When we get ourselves away from the din, the chatter, the overload of information and media and technology driven sensations we are blasted with – when we choose to step away from that, we can hear ourselves think. We can give ourselves the time to reflect. We can feel. Feel with all our senses. Be completely present with what is, right now. It’s our choice to do this. And doing this – taking the time to just be – reflect, feel – today, in our culture, that’s a radical act.
We are not going to remake our world, our society from the top down. Transformation starts from the human heart, from every one of us. And even if you’ve stopped working, you’re still part of society – in that respect, we never retire. We can’tretire from society.
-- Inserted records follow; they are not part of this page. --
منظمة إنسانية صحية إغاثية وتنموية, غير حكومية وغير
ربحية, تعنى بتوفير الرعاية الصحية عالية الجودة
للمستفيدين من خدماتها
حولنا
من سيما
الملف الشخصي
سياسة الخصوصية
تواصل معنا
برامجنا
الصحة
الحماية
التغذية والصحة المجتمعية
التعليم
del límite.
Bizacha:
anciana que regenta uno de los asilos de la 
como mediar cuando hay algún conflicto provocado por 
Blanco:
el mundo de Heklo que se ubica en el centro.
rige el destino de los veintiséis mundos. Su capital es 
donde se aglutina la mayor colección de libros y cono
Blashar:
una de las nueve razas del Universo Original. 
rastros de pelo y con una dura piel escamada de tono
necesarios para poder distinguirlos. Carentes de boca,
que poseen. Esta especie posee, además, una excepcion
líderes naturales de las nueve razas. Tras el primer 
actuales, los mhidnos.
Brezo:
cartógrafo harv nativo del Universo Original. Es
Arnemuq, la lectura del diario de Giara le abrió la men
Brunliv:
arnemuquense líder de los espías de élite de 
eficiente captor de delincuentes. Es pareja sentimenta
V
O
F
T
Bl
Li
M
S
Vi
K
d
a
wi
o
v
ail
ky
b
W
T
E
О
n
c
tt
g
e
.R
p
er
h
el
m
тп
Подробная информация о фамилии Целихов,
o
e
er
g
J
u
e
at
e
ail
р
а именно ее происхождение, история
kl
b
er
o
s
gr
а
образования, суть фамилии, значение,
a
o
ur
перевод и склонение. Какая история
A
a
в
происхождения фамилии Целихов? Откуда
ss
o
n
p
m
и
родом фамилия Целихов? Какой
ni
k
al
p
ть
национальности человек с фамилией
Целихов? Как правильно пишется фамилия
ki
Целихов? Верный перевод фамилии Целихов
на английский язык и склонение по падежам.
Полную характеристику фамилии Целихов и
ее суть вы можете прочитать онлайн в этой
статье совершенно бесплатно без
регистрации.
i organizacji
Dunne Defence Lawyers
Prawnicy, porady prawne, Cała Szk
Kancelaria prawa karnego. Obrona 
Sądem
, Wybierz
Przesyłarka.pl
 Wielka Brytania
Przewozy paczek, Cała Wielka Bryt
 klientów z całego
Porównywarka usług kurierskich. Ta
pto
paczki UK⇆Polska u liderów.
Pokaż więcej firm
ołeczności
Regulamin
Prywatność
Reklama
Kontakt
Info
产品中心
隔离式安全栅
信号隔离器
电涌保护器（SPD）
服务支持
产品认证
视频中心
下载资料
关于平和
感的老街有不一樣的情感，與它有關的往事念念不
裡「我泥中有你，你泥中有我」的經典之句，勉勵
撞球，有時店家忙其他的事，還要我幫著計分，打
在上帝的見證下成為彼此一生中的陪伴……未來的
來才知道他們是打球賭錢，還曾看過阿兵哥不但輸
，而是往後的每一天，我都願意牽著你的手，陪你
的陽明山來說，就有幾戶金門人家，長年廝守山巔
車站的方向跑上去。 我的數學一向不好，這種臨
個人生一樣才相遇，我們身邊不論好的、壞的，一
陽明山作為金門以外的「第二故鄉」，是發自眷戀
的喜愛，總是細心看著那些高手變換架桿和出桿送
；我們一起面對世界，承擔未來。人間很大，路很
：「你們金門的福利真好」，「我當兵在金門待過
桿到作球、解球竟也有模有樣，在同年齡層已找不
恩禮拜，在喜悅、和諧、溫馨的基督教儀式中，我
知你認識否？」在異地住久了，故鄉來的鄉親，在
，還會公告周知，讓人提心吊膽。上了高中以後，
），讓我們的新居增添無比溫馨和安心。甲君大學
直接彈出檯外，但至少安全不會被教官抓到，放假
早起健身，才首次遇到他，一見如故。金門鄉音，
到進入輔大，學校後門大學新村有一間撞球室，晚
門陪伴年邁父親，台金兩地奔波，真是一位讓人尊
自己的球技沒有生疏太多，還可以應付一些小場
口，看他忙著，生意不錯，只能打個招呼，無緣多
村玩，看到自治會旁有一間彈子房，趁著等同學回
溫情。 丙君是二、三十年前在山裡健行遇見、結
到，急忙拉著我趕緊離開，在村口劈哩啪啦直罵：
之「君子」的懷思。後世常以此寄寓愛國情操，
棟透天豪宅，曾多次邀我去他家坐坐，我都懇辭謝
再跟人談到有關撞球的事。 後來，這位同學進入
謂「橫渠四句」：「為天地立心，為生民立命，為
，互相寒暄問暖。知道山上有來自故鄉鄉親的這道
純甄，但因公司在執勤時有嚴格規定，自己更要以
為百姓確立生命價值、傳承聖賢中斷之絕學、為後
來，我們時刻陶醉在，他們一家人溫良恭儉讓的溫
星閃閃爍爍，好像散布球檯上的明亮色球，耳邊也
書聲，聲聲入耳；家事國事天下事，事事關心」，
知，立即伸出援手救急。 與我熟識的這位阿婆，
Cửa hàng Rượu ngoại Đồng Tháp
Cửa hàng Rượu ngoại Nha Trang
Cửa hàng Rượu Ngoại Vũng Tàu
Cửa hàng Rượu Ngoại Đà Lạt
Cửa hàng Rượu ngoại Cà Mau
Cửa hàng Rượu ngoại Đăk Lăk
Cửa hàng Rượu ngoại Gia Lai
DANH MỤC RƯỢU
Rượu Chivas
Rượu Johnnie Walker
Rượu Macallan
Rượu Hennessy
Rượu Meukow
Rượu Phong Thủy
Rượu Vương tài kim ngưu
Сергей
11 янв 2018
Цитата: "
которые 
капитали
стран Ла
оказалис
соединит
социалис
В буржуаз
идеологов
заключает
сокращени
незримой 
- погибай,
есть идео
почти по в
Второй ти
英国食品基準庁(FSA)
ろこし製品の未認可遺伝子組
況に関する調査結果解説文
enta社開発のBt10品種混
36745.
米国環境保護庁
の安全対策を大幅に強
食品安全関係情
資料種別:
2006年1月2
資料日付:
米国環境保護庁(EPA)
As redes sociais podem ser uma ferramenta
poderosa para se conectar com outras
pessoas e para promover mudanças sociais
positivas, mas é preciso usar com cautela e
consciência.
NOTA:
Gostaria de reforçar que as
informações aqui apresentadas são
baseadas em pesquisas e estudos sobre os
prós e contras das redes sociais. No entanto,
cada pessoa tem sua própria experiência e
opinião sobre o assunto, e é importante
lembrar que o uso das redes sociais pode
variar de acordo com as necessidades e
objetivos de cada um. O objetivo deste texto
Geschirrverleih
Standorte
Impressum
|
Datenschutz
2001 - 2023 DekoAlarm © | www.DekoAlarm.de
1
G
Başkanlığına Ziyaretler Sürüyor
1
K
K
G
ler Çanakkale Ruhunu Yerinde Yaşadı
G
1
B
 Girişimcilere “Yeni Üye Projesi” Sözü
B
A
Chaos gives us a lot of ground, a lot of space to work in. I believe that we live in one of the last sane places. Our traditions of local, self-government, direct democracy through our town meetings, our reliance on civic volunteers, our tradition of taking care of things ourselves, with our neighbors and in our communities, all of this is very powerful. We have the tools we need. We just have to use them. And that starts with how we feel about ourselves, and how we acknowledge each other.
One of the most radical things I’ve found about our state came, believe it or not, from a governor’s report. A special commission, in 1991, a special commission that was asked how NH should prepare for the 21st century.
And here we are. This is what the commission said:
"People come to New Hampshire, or stay in New Hampshire, to be independent. We discover, paradoxically, that independence requires a community effort. Under the mainstream of rugged individualism there has always been a practical current of interdependence and cooperation. As New Hampshire grows, our sense of mutual dependence must become as strong as our independence, or we will lose both."
- From New Hampshire: My Responsibility, Final Report of the Governor’s Commission on New Hampshire in the 21st Century, 1991.
I want to conclude by giving thanks, which seems a good thing when speaking from this place, giving thanks to the people who came before us, over a hundred years ago, who had the vision and the boldness and the courage to fight back against the powers that be and created the White Mountain National Forest.
And I want to thank the dozens of landowners I’ve had the honor and privilege of working with who love this place, and their places within in, love it so much that they have protected their land for all time. Protected their land so that wildlife always has a home, and so that people will always have places to go where we can reconnect, find solitude, and find a sense of the sacred.
Some of these landowners have passed on, and their spirit is so very present in that land, and always will be. And the sprit lives in the souls of those who are still here.
So on this fine spring day, do something radical – get outside, leave your cell phone behind, and give yourself some space to just be. Savor that experience. And be kind to whoever you meet.